The Florida Department of Education released its accountability scores for individual public schools and districts on Monday and no school district received a failing score.
Grades for individual schools were also up, as the number of A-rated schools increased from 38% in 2024 to 44% this year and the number of failing schools decreased from 117 to 71, a decrease of 39.3%.
It marked the third year for Florida’s progress monitoring, which continually assesses student and school performance throughout the school year rather than with one end of the year test.
“I think the progress monitoring reform was the right reform to do,” Gov. Ron DeSantis said at an event at Oceanway Elementary School in Jacksonville, which improved from a C to an A. “I think it is providing dividends, but we all say we have more work to do.”
Only 71 out of Florida’s 3,451 public schools (2.05%) received a failing grade (a D or an F), with 44% of them receiving an A and 27% received a B.

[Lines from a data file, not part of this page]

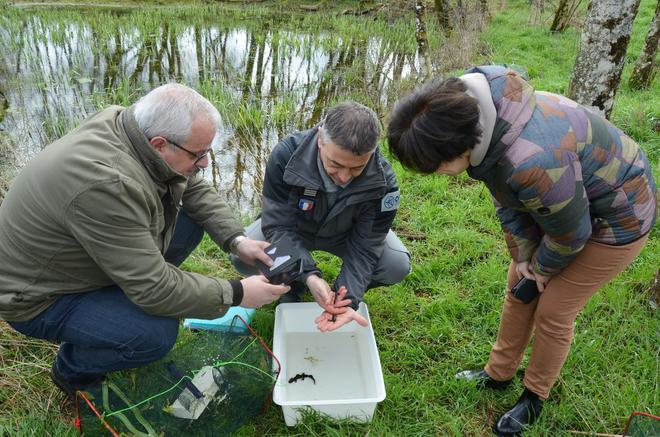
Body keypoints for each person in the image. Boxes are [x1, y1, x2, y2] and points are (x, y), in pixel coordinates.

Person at [386, 65, 657, 436]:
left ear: (461, 147)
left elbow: (570, 235)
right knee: (519, 284)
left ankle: (534, 396)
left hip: (619, 215)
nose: (435, 175)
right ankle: (498, 373)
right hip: (564, 199)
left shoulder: (530, 159)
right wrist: (525, 258)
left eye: (435, 167)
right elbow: (507, 199)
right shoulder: (482, 120)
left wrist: (544, 269)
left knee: (555, 308)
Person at [0, 84, 290, 399]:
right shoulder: (106, 183)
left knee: (191, 221)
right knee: (154, 334)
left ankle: (121, 303)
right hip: (38, 296)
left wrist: (236, 240)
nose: (205, 163)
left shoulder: (125, 124)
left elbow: (190, 185)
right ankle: (72, 370)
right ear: (160, 144)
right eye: (199, 154)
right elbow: (154, 289)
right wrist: (236, 293)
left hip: (83, 257)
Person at [232, 102, 411, 332]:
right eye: (335, 164)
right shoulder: (286, 155)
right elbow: (278, 226)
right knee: (242, 256)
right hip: (294, 230)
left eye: (356, 168)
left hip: (346, 235)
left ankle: (339, 293)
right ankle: (293, 283)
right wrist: (309, 276)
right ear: (320, 139)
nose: (344, 177)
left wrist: (348, 297)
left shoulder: (384, 182)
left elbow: (366, 245)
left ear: (372, 152)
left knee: (396, 265)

There were only 49 elementary, six middle and only two high schools that received unsatisfactory scores. A scores were awarded to 49% of high schools (250), 42% of middle schools (237) and 40% of the state’s elementaries (717).
Of the state’s combined schools, 322 (55%) earned top ratings and only 14 received failing marks.
For districts, 28 scored an A, 31 received a B and only eight received a C.
Florida Department of Education Commissioner-designate Anastasios Kamoutsas, who replaced Manny Diaz Jr., spotlighted the improvement in civics education with 70% of Florida students on grade level in that subject.
“Florida schools are improving across the board, and this is a direct result of the governor’s innovative policies and his mandate to school board members and superintendents across the state to bring education back to the basics and focus on student success,” Kamoutsas said. “Indoctrination, whether it’s critical race theory or sexually explicit materials, has no place in Florida schools.”
Diaz is now the interim president of the University of West Florida in Pensacola.
The state Department of Education uses 12 components to assess individual school performance, which include achievement components, learning gains, middle school acceleration, graduation rate and college and career acceleration.